#### JOB ITEM:
Reproduce every line of the data below word for word, omitting the pictures.

[Opening SUPPLIED DATA section]

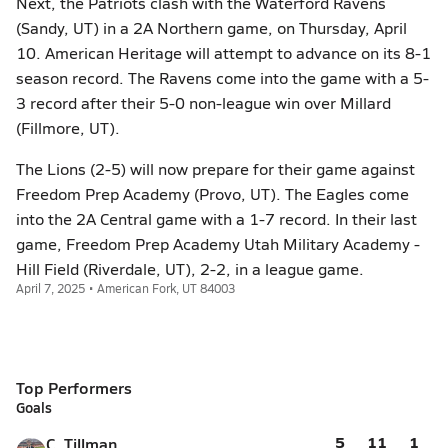
Next, the Patriots clash with the Waterford Ravens
(Sandy, UT) in a 2A Northern game, on Thursday, April
10. American Heritage will attempt to advance on its 8-1
season record. The Ravens come into the game with a 5-
3 record after their 5-0 non-league win over Millard
(Fillmore, UT).
The Lions (2-5) will now prepare for their game against
Freedom Prep Academy (Provo, UT). The Eagles come
into the 2A Central game with a 1-7 record. In their last
game, Freedom Prep Academy Utah Military Academy -
Hill Field (Riverdale, UT), 2-2, in a league game.
April 7, 2025 • American Fork, UT 84003
Top Performers
Goals
5
11
1
C. Tillman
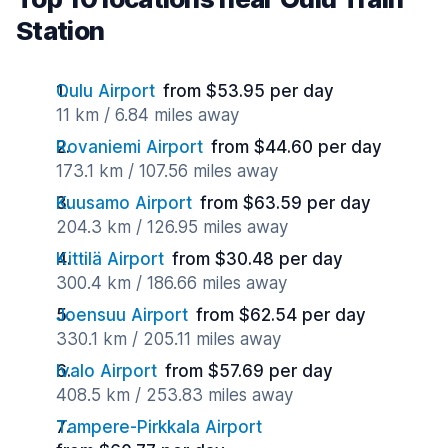
Station
Oulu Airport
from $53.95 per day
11 km / 6.84 miles away
Rovaniemi Airport
from $44.60 per day
173.1 km / 107.56 miles away
Kuusamo Airport
from $63.59 per day
204.3 km / 126.95 miles away
Kittilä Airport
from $30.48 per day
300.4 km / 186.66 miles away
Joensuu Airport
from $62.54 per day
330.1 km / 205.11 miles away
Ivalo Airport
from $57.69 per day
408.5 km / 253.83 miles away
Tampere-Pirkkala Airport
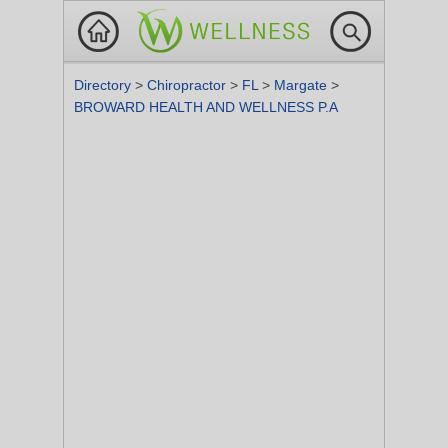
Directory
>
Chiropractor
>
FL
>
Margate
>
BROWARD HEALTH AND WELLNESS P.A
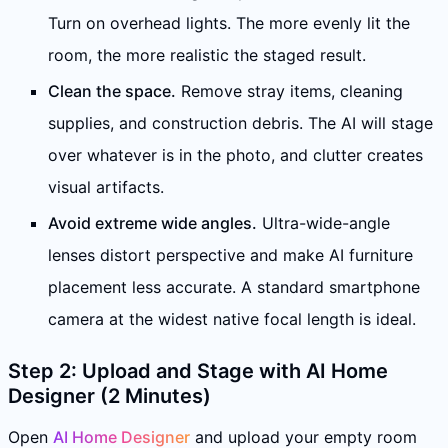
Turn on overhead lights. The more evenly lit the
room, the more realistic the staged result.
Clean the space.
Remove stray items, cleaning
supplies, and construction debris. The AI will stage
over whatever is in the photo, and clutter creates
visual artifacts.
Avoid extreme wide angles.
Ultra-wide-angle
lenses distort perspective and make AI furniture
placement less accurate. A standard smartphone
camera at the widest native focal length is ideal.
Step 2: Upload and Stage with AI Home
Designer (2 Minutes)
Open
AI Home Designer
and upload your empty room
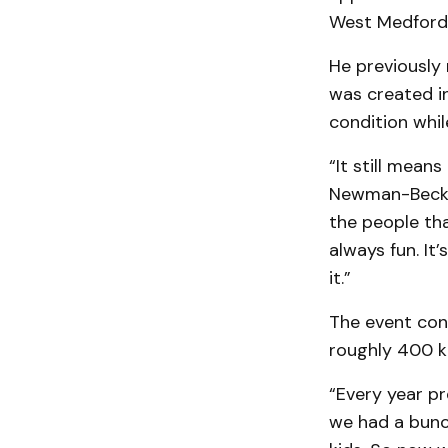
West Medford 
He previously
was created in
condition whil
“It still mean
Newman-Beck. 
the people tha
always fun. It
it.”
The event cont
roughly 400 ki
“Every year pr
we had a bunch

[Closing SUPPLIED DATA section]

#### TASK SOLUTION:
Next, the Patriots clash with the Waterford Ravens
(Sandy, UT) in a 2A Northern game, on Thursday, April
10. American Heritage will attempt to advance on its 8-1
season record. The Ravens come into the game with a 5-
3 record after their 5-0 non-league win over Millard
(Fillmore, UT).
The Lions (2-5) will now prepare for their game against
Freedom Prep Academy (Provo, UT). The Eagles come
into the 2A Central game with a 1-7 record. In their last
game, Freedom Prep Academy Utah Military Academy -
Hill Field (Riverdale, UT), 2-2, in a league game.
April 7, 2025 • American Fork, UT 84003
Top Performers
Goals
5
11
1
C. Tillman
Station
Oulu Airport
from $53.95 per day
11 km / 6.84 miles away
Rovaniemi Airport
from $44.60 per day
173.1 km / 107.56 miles away
Kuusamo Airport
from $63.59 per day
204.3 km / 126.95 miles away
Kittilä Airport
from $30.48 per day
300.4 km / 186.66 miles away
Joensuu Airport
from $62.54 per day
330.1 km / 205.11 miles away
Ivalo Airport
from $57.69 per day
408.5 km / 253.83 miles away
Tampere-Pirkkala Airport
Directory
>
Chiropractor
>
FL
>
Margate
>
BROWARD HEALTH AND WELLNESS P.A
Turn on overhead lights. The more evenly lit the
room, the more realistic the staged result.
Clean the space.
Remove stray items, cleaning
supplies, and construction debris. The AI will stage
over whatever is in the photo, and clutter creates
visual artifacts.
Avoid extreme wide angles.
Ultra-wide-angle
lenses distort perspective and make AI furniture
placement less accurate. A standard smartphone
camera at the widest native focal length is ideal.
Step 2: Upload and Stage with AI Home
Designer (2 Minutes)
Open
AI Home Designer
and upload your empty room
West Medford 
He previously
was created in
condition whil
“It still mean
Newman-Beck. 
the people tha
always fun. It
it.”
The event cont
roughly 400 ki
“Every year pr
we had a bunch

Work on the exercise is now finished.